El Departamento de Justicia firmó la orden para mover el cannabis al Apartado III de la Ley de Sustancias Controladas, un cambio histórico que reconoce su valor médico pero no implica legalización federal.

El fiscal general interino Todd Blanche firmó este jueves la orden que inicia oficialmente la reclasificación federal de la marihuana en Estados Unidos, cumpliendo así el decreto que el presidente Donald Trump había firmado en diciembre.
El cannabis dejará el Apartado I —donde figuran sustancias como la heroína y el MDMA, consideradas altamente adictivas y sin uso médico aceptado— para pasar al Apartado III, junto a sustancias como los esteroides, la ketamina o el paracetamol.
El cambio no implica la legalización federal del cannabis ni modifica su estatus para uso recreativo. Su alcance se limita a los más de 40 estados donde la marihuana ya es legal con fines médicos, y aplica tanto a productos aprobados por la FDA como a aquellos regulados bajo licencias estatales de marihuana medicinal.
Lo que sí representa es un reconocimiento oficial por parte del gobierno federal de algo que la legislación de gran parte del país ya asumía desde hace más de una década: que la marihuana tiene valor terapéutico.
El Departamento de Justicia también anunció que estudia "un análisis por la vía rápida" que podría derivar en una reclasificación más amplia.
Una nueva audiencia, prevista para el 29 de junio, evaluará posibles cambios de mayor alcance en el estatus federal del cannabis. Según el comunicado oficial, el conjunto de medidas busca dar "claridad a corto y largo plazo a investigadores, pacientes y proveedores", mientras se mantienen controles federales contra el tráfico ilícito.
La decisión marca uno de los cambios más significativos en décadas sobre la política federal de drogas en Estados Unidos, y representa un vuelco respecto a la llamada "guerra contra las drogas" que declaró el presidente Richard Nixon a principios de los años setenta. Hoy, el uso recreativo del cannabis es legal en 25 estados y el medicinal en 42.

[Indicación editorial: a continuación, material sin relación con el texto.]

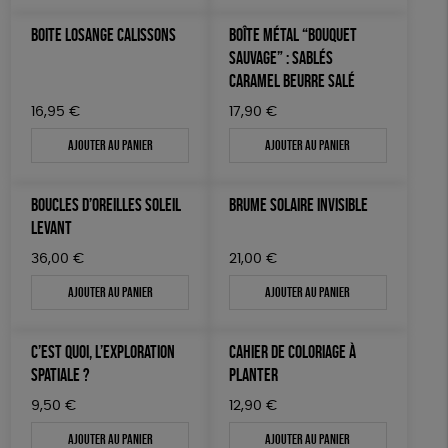
ÉPICERIE
Fabrication artisanale
Oeko-Tex
PEFC
BOITE LOSANGE CALISSONS
BOÎTE MÉTAL “BOUQUET
TOUT
SAUVAGE” : SABLÉS
Fabriqué en Espagne
CARAMEL BEURRE SALÉ
16,95
€
17,90
€
Ajouter au panier
Ajouter au panier
BOUCLES D’OREILLES SOLEIL
BRUME SOLAIRE INVISIBLE
LEVANT
36,00
€
21,00
€
Ajouter au panier
Ajouter au panier
C’EST QUOI, L’EXPLORATION
CAHIER DE COLORIAGE À
SPATIALE ?
PLANTER
9,50
€
12,90
€
Ajouter au panier
Ajouter au panier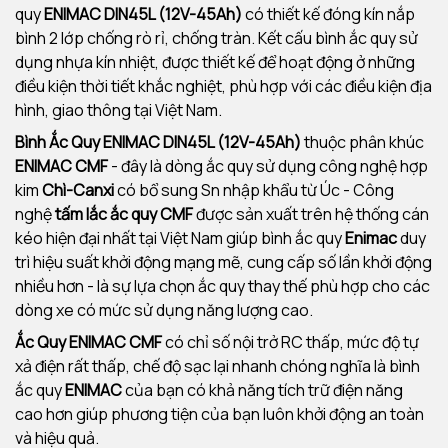
quy
ENIMAC DIN45L (12V-45Ah)
có thiết kế đóng kín nắp
bình 2 lớp chống rò rỉ, chống tràn. Kết cấu bình ắc quy sử
dụng nhựa kín nhiệt, được thiết kế để hoạt động ở những
điều kiện thời tiết khắc nghiệt, phù hợp với các điều kiện địa
hình, giao thông tại Việt Nam.
Bình Ắc Quy ENIMAC DIN45L (12V-45Ah)
thuộc phân khúc
ENIMAC CMF
- đây là dòng ắc quy sử dụng công nghệ hợp
kim
Chì-Canxi
có bổ sung Sn nhập khẩu từ Úc - Công
nghệ
tấm lắc ắc quy CMF
được sản xuất trên hệ thống cán
kéo hiện đại nhất tại Việt Nam giúp bình ắc quy
Enimac
duy
trì hiệu suất khởi động mạng mẽ, cung cấp số lần khởi động
nhiều hơn - là sự lựa chọn ắc quy thay thế phù hợp cho các
dòng xe có mức sử dụng năng lượng cao.
Ắc Quy ENIMAC CMF
có chỉ số nội trở RC thấp, mức độ tự
xả điện rất thấp, chế độ sạc lại nhanh chóng nghĩa là bình
ắc quy
ENIMAC
của bạn có khả năng tích trữ điện năng
cao hơn giúp phương tiện của bạn luôn khởi động an toàn
và hiệu quả.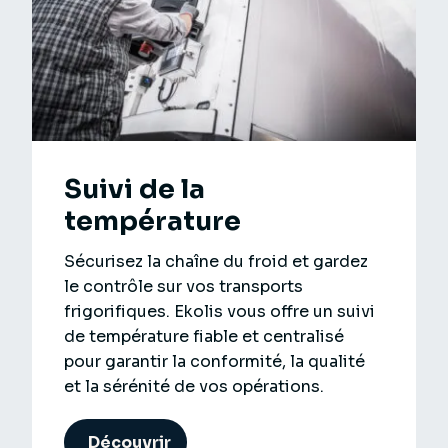
Suivi de la
température
Sécurisez la chaîne du froid et gardez
le contrôle sur vos transports
frigorifiques. Ekolis vous offre un suivi
de température fiable et centralisé
pour garantir la conformité, la qualité
et la sérénité de vos opérations.
Découvrir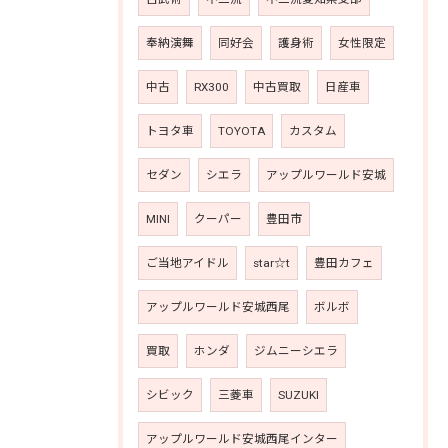
奉納演舞
同好会
護身術
女性限定
中古
RX300
中古買取
日産車
トヨタ車
TOYOTA
カスタム
セダン
シエラ
アップルワールド安城
MINI
クーパー
豊田市
ご当地アイドル
star☆t
豊田カフェ
アップルワールド安城西尾
ボルボ
買取
ホンダ
ジムニーシエラ
シビック
三菱車
SUZUKI
アップルワールド安城西尾インター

El anuncio original lo hizo Trump en diciembre desde el Despacho Oval, rodeado de pacientes, médicos, un militar retirado y emprendedores de la industria cannábica.
El presidente argumentó que la medida beneficiará a personas con "dolencias incurables, cánceres agresivos, convulsiones, trastornos neurológicos" y a veteranos con secuelas de su servicio, entre otros. Tras sus palabras, las acciones de empresas del sector que cotizan en bolsa registraron una notable subida.
La reclasificación llega días después de que Trump firmara otro decreto para acelerar la revisión federal de la ibogaína, un potente componente psicoactivo de origen africano que grupos de veteranos promueven por su potencial en el tratamiento del estrés postraumático. El locutor Joe Rogan, una de las figuras más influyentes en el triunfo electoral de Trump, estuvo presente en esa ceremonia en la Casa Blanca, en un gesto interpretado como un acercamiento entre ambos tras las críticas del comunicador a la postura de Washington frente al conflicto entre Israel e Irán.